In the past years numerous scandals in hiring processes of public institutions revealed significant weaknesses of the existing process. This lead to a lose of trust of citizens and applicants in these processes. Besides that, even honest processes often lack transparency for applicants, the company and, in the case of public institutions, also for citizens. Distributed ledger technology has been used in numerous past projects to establish trust between entities. Especially smart contracts have been a useful tool to execute programs in this setting. Thus, in the context of this project we developed an approach based on smart contracts to decentralize this process and improve its transparency and reliability. We enhance the system with game theory mechanics to encourage reviewers and candidates to participate honestly, further increasing the likelihood of a fair selection process. Nonetheless, not all blockchains support smart contracts and their usage comes with an elevated additional monetary cost.
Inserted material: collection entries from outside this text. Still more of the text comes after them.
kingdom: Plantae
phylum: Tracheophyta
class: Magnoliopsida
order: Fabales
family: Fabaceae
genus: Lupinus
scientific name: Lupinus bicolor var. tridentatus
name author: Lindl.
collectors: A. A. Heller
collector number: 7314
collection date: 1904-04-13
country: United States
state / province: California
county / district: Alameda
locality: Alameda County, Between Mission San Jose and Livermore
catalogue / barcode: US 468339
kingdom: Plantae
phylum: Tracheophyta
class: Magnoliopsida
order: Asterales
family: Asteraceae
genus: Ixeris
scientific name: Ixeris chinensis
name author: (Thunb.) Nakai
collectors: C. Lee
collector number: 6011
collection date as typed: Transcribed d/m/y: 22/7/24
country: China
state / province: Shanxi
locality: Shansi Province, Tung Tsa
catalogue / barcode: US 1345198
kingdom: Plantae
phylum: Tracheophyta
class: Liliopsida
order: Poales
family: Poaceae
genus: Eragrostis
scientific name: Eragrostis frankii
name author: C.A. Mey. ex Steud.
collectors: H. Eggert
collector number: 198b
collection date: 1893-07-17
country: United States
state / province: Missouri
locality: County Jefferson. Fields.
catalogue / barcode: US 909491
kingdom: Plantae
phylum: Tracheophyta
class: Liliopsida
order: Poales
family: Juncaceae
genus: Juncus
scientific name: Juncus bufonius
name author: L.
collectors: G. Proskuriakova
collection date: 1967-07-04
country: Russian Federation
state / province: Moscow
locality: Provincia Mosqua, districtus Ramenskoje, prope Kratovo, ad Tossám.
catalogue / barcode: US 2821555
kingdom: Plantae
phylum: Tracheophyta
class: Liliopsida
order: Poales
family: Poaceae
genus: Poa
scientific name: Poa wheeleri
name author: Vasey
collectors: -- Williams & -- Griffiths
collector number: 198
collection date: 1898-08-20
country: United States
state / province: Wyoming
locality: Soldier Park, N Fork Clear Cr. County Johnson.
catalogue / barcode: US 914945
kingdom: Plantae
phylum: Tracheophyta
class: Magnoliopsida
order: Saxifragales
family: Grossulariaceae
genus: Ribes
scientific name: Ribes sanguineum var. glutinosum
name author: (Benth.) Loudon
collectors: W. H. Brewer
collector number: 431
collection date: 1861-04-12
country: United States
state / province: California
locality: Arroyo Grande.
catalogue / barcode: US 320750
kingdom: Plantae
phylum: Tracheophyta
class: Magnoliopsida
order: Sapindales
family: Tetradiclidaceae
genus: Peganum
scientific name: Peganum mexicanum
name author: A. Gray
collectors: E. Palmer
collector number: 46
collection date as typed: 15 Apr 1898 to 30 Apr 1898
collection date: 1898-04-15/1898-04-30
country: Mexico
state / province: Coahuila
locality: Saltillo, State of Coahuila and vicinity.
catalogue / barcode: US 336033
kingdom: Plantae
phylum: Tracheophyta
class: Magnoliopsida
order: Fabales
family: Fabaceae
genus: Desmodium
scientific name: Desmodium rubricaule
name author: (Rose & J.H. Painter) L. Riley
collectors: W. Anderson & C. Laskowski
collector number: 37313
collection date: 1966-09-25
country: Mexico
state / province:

Due to that, in the blockchain environment, many businesses only emulate smart contracts by executing them on external servers which improves the scalability but decreases the decentralization. In the context of this, we compare the advantages and disadvantages of emulating smart contracts compared to native smart contracts in our concrete usage example. Our approach, compared to existing solutions, can be employed on any distributed ledger which allows to store some sort of metadata on the chain resulting in a significantly lower creation and maintenance cost (up to 30 times cheaper). The developed solution and discussion gives useful insight into safety and cost considerations which have to be made when deciding between native and emulated smart contracts.